☁️🌤️☀️ 7 à 27°C


Comme souvent à 2700m il fait frais au réveil mais il reste quelques braises sous les cendres et le feu est vite ravivé : parfait pour un p’tit dej en se réchauffant les mains et les pieds.

Le début de l’étape au milieu des pins ne nous offre pas de vues splendides mais à la suite d’une petite descente : WAOUUUUH ! La vue s’ouvre sur un précipice et les montagnes de la Sierra Madre à perte de vue. Malgré le ciel nuageux, la vue est époustouflante. Le truc génial c’est que la route est plus ou moins sur une crête donc nous passons d’un versant à l’autre nous offrant une belle alternance de vues de zinzin. 

Pour pimenter le tout, la route, en partie abandonnée depuis la construction d’une « autopista », est jonchée de pierres voire de rochers voire de bouts de montagnes au gré des éboulements passés.

Vers 13h, après avoir changé d’état (adios Durango, buenas Sinaloa) et de fuseau horaire (-8h avec la France), nous arrivons à destination, enfin c’est ce que nous pensions. En effet, l’option bivouac ne fonctionne pas et les 2 hôtels de la ciudad affichent portes closes. 

Nous avalons donc rapidement nos quesadillas car l’objectif s’est considérablement éloigné. Les prochaines solutions de bivouac sont lointaines et incertaines. Le 1er hôtel est lui à 75km.

Pendant le dej, un 4*4 traverse le village à toute berzingue : rien d’anormal pour les locaux qui en rigolent, une conduite hyper dangereuse de notre point de vue d’européens.

5 km plus loin, le même 4*4, un Jeep Rubicon blanc est en travers de la route. Il n’est pas accidenté mais là pour « filtrer » la circulation : aux commandes de l’opération, un jeune de 13-14ans avec un fusil mitrailleur à la main. Nous passons sans demander notre reste.

10km plus loin, le Rubicon nous double à nouveau à grande vitesse.

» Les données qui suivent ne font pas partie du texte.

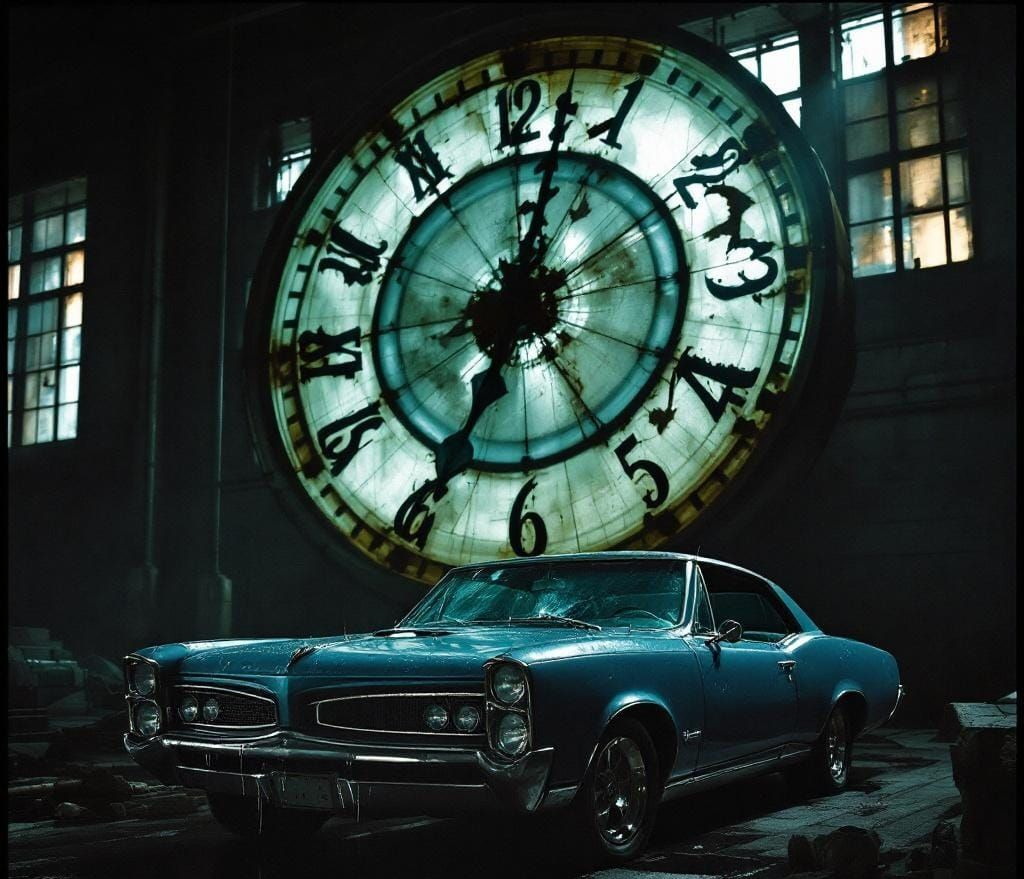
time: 12:34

10km plus loin, nouveau barrage, pas de rubicon mais à nouveau un jeune armé jusqu’aux dents et des adultes aussi armés. Là encore, malgré une légère hésitation, nous passons entre les mailles du filet grâce à nos allures de touristes. J’en parle sereinement en écrivant ce récit mais le cœur s’est bien emballé sur cet épisode.

10km plus loin, nouveau barrage. Cette fois si c’est l’armée et ils sont en nombre et de la fumée est visible. Pas moyen de passer cette fois-ci, on nous hurle dessus de faire demi-tour ou de nous planquer. Nous nous planquons donc, avec un militaire en arme pour nous protéger. 

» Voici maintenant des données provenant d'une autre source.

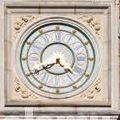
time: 4:40
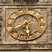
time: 5:40
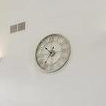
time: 10:35
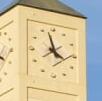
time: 3:57
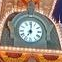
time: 7:00
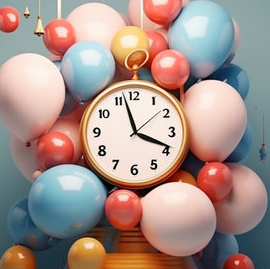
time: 3:57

Pas facile d’avoir des infos sur la situation mais un avion de l’armée tourne au-dessus du village et certains militaires sont en action, pendant que d’autres sont sur leur portable. Difficile de mesurer le risque réel à ce moment là.

3/4h plus tard, nous sommes libérés et pouvons traverser le pont nous permettant de quitter les lieux.

20km de descente plus tard, nous arrivons à La Concordia, sains et saufs après un bel ascenseur émotionnel, entre l’émerveillement, la peur, l’excitation et la joie.


Demain : mini-étape pour rejoindre Mazatlan, ville-arrivée pour Mathilde.